Wed, Sep 26, 2012 - Page 4 News List

Education evaluations under fire

FAILING GRADE:The Taiwan Higher Education Union and teachers say the evaluations have become a formality that wastes time and favors rigged answers

By Ho Yi  /  Staff reporter

The evaluation system for universities and colleges has been reduced to an empty formalism, giving rise to sycophancy and feigned compliance, according to a survey conducted by the Taiwan Higher Education Union, a trade union comprised of faculty and staff from the nation’s institutes of higher education.

“The policy is well-intended, but after implementation [in 2006], it has drawn heated criticism and complaints from teachers. As a trade union, we are calling on the government to suspend the project and put it under thorough examination,” said Tai Po-fen (戴伯芬), the union’s chairperson and a sociology professor at Fu Jen Catholic University.
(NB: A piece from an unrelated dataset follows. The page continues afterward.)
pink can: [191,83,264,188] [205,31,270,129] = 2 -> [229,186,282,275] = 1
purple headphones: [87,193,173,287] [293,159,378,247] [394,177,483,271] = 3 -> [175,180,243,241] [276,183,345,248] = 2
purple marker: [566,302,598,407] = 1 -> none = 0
Commissioned by the Ministry of Education to develop and carry out the university evaluation system, the Higher Education Evaluation and Accreditation Council of Taiwan completed the project’s first phase by evaluating 1,908 departments at 79 institutes in 2010.

Phase two — to qualify students’ performances and educational effectiveness — began this year.

Using online questionnaires, the council collected 701 valid samples from faculty and staff of higher education institutions, and found that more than 83 percent of the respondents believed the system did nothing to improve teaching quality, while more than 88 percent said their research work and teaching performances were severely compromised by the system. Overall, about 83 percent of respondents did not support the project and said it should be discontinued.

The survey also found the main reason for teachers’ resentment against the system is that it has become a mere formality and a waste of time and resources. More than 80 percent of the respondents said committee members were “opinionated” and “lacked professionalism.”

Chou Ping (周平), chair of Nan Hua University’s Department of Applied Sociology, said fawning behavior has become a common sight on campuses. For example, when members of the evaluation and accreditation committee visited his school, faculty were asked to “line the road to welcome them with cheerful smiles,” accompanied by the school’s drumming troupe.

Moreover, in order to “meet the committee’s expectations,” department heads and management simply borrowed others’ reports that had passed the evaluation rather than actually creating material suitable for a particular department, Chou said.

“The bureaucratic despotism of the ministry has brought out the worst in people. It lets the vices of humanity grow and thrive,” he added.

Tai said students at her school were given notes with answers to the questions the commissioners might ask in relation to the school’s educational goals.

“They even put flags on campus that contained hints and clues to the right answers,” Tai said.

Chou said the system has singlehandedly destroyed general education programs because in order to make the number of professors “satisfactory,” schools chose to dissolve general education centers and transfer faculty members to departments that are deemed more important.

To Chen Cheng-liang (陳政亮), assistant professor of the Shih Hsin University’s Graduate Institute for Social Transformation Studies, the ministry’s top-down approach to policy-making is the reason the system is failing.

“It only makes sense that each department or discipline should have its own evaluation system,” he said.